PROBLEM TO SOLVE: Return each line of the rows below that contains the string "instances", treating uppercase and lowercase letters as distinct.

ENTRIES SHOWN:
________________

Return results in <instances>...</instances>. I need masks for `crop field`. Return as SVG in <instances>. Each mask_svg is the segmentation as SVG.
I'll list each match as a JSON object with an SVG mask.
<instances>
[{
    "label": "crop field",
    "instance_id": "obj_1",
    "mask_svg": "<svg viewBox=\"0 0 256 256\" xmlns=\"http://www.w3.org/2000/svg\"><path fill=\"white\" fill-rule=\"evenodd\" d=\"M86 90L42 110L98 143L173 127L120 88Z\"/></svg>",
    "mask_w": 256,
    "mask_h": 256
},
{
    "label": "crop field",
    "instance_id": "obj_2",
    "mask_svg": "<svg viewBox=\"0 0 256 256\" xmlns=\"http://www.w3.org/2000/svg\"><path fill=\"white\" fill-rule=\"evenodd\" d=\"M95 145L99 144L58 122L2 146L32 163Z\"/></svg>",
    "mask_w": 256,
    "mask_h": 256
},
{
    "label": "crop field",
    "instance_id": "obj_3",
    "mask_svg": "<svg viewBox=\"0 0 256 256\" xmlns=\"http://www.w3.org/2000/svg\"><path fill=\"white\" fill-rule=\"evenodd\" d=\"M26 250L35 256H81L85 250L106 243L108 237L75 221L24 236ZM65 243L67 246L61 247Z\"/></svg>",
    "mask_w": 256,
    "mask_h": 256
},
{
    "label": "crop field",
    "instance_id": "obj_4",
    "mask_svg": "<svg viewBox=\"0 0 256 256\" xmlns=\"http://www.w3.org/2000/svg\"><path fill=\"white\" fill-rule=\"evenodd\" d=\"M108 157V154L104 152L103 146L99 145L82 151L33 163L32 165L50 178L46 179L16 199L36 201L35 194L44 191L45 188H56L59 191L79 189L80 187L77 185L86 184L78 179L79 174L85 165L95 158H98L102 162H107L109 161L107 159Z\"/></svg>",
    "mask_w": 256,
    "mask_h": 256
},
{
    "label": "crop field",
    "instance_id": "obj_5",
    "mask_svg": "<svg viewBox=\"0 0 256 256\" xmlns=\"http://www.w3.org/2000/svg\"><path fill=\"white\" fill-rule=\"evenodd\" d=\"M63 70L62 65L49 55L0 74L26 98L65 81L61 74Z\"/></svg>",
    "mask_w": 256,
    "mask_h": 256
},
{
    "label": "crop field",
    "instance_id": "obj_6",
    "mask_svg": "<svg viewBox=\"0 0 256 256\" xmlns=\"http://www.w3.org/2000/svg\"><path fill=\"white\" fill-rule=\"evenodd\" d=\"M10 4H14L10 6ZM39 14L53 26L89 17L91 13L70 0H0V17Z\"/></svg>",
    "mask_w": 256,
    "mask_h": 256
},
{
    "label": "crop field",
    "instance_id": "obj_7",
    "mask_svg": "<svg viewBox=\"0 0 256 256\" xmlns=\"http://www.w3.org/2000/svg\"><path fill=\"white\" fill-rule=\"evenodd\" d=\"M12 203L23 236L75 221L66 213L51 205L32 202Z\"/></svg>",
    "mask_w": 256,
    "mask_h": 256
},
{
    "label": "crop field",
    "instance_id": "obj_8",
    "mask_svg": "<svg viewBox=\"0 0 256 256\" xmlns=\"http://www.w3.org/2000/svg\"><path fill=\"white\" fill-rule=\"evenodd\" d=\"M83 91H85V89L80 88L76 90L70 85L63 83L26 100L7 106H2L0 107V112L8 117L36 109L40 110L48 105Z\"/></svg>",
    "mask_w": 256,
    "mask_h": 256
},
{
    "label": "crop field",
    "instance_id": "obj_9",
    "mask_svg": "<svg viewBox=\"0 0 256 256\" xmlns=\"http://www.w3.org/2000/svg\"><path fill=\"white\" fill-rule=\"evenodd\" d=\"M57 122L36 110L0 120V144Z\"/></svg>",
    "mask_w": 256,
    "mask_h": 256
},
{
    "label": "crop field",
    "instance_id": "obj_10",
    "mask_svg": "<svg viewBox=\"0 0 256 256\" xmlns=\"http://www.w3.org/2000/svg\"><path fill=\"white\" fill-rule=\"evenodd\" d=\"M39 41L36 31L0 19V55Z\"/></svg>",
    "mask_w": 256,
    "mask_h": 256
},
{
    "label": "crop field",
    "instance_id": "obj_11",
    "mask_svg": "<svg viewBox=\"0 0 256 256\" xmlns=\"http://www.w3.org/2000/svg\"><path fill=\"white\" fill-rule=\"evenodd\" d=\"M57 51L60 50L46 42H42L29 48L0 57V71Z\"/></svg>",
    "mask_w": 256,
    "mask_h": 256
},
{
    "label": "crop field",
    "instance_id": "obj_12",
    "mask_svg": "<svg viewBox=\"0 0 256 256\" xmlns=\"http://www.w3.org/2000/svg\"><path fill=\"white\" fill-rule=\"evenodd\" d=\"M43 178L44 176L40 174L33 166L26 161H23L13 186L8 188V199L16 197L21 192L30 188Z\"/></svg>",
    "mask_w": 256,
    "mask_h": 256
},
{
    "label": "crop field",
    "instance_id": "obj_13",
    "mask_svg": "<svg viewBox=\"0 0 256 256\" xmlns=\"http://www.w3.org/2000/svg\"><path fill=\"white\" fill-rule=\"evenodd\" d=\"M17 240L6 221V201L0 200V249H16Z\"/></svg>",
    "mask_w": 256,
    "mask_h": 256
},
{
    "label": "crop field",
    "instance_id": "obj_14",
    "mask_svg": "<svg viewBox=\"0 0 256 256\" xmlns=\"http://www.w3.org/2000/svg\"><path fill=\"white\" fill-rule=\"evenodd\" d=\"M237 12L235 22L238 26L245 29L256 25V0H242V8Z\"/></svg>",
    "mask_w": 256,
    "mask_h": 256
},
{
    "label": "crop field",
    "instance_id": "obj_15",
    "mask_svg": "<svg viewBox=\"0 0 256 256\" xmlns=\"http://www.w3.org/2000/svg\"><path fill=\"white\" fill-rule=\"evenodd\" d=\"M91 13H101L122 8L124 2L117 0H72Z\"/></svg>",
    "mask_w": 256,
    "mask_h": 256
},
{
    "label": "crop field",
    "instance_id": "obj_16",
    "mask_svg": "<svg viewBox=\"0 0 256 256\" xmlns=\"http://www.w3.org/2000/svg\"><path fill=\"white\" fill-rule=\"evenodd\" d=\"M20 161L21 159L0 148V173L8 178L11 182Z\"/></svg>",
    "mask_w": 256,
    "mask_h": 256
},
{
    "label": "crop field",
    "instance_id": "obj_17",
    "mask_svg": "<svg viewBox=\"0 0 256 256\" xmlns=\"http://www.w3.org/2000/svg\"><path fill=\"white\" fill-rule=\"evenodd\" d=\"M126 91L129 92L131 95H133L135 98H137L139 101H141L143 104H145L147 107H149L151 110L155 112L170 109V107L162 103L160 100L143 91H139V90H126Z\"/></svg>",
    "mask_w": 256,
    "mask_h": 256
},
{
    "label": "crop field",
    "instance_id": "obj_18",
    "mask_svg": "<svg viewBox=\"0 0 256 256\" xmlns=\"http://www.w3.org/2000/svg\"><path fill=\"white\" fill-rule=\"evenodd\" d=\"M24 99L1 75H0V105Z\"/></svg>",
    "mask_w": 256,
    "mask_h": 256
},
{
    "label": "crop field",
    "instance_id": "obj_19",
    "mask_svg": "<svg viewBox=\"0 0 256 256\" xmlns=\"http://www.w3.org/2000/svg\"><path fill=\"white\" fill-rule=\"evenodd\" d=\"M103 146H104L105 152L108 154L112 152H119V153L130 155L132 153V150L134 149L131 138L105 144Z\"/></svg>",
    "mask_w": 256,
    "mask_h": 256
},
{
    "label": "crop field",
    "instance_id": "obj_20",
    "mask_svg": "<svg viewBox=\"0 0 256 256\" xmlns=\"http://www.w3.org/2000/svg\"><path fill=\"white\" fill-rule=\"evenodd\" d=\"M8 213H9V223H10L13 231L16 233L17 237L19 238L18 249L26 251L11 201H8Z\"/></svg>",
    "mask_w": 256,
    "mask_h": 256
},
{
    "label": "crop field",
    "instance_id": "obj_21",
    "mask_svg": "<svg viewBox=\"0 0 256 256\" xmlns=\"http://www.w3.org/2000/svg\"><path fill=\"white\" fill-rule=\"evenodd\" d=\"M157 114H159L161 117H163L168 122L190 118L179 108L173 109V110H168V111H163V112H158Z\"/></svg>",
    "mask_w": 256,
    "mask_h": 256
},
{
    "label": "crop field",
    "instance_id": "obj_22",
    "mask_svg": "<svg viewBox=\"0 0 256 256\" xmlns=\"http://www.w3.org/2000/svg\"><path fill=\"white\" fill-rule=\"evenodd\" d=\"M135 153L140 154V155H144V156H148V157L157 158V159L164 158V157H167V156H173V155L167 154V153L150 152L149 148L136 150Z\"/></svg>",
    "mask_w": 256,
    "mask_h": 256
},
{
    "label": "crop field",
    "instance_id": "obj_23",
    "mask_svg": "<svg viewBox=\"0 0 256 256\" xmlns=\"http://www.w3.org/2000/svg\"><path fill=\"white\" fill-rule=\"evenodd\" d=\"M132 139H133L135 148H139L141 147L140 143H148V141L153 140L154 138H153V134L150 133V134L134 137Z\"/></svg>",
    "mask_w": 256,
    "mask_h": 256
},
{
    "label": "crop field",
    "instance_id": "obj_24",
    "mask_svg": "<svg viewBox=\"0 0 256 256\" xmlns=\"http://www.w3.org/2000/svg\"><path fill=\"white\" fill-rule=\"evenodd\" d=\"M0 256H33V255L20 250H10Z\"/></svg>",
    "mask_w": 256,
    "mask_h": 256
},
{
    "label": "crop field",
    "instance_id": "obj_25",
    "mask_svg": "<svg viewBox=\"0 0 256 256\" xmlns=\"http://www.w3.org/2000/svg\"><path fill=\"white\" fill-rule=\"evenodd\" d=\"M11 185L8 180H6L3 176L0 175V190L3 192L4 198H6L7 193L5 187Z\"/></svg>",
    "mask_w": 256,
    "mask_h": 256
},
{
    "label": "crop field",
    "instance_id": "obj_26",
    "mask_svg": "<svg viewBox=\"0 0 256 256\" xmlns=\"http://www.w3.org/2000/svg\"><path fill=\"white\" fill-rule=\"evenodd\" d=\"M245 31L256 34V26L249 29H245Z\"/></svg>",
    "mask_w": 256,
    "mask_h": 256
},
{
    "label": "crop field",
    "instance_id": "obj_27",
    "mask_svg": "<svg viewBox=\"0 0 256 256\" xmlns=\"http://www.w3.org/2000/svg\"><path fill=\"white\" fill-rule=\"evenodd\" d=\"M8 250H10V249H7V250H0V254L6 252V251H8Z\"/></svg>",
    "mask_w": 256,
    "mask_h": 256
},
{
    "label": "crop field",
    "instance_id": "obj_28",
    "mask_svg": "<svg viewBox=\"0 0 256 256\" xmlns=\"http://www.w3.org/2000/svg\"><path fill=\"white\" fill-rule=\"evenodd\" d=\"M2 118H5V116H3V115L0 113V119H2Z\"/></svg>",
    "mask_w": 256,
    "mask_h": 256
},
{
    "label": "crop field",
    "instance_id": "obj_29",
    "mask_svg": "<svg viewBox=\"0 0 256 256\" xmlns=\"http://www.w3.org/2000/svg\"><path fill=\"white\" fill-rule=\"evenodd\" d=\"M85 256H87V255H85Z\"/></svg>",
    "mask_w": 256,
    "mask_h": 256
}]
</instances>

________________

WRITTEN ANSWER:
Return results in <instances>...</instances>. I need masks for `crop field`. Return as SVG in <instances>. Each mask_svg is the segmentation as SVG.
<instances>
</instances>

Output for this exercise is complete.